More than any other, Luke's Gospel highlights the importance of the power of the Holy Spirit for doing the work of God, which is fitting coming from the author of Acts. It starts right at the beginning of the book with Gabriel's announcement to Zechariah about the birth of his son, John the Baptizer:
[H]e will be great in the sight of the Lord . . . and he will be filled with the Holy Spirit, even before his birth. He will turn many of the people of Israel to the Lord their God. And he will go as a forerunner before the Lord in the spirit and power of Elijah, to turn the hearts of the fathers back to their children [Mal. 4:6] and the disobedient to the wisdom of the just, to make ready for the Lord a people prepared for him (Luke 1:15-17).As I read these words, I began to yearn along with first-century Israel for someone just like this.
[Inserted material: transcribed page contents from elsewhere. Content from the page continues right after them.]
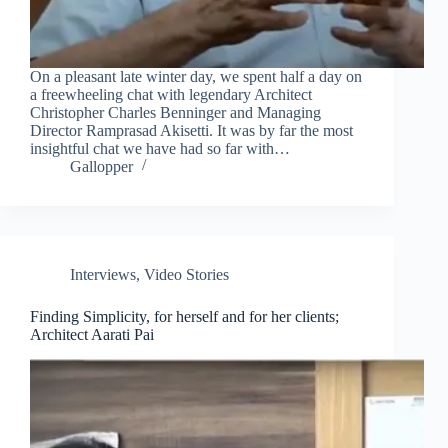
On a pleasant late winter day, we spent half a day on
a freewheeling chat with legendary Architect
Christopher Charles Benninger and Managing
Director Ramprasad Akisetti. It was by far the most
insightful chat we have had so far with…
Gallopper
Interviews
,
Video Stories
Finding Simplicity, for herself and for her clients;
Architect Aarati Pai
On the one hand, we who live after Pentecost are so richly blessed, because the Comforter/Helper/Advocate (Grk. paraklÄ“tos) has come—the Father has poured him out upon us in the name of the Son. But as we anticipate the Lord's second coming, don't you long for God to raise up people who are filled with the Holy Spirit who will turn many dazed and distracted people in the Church back to the Lord their God, who will bring healing to families and convict and teach the disobedient, so that when our Lord returns we are a spotless bride prepared for that great wedding? I do.
In all of our asking and hoping and wishing for gifts this Christmas, let's ask for the greatest gift of all, the Holy Spirit, to be poured onto the Church with fresh power! Let us pray that God blesses his people with a new generation of Spirit-filled John-the-Baptists to prepare us for coming of the Lord.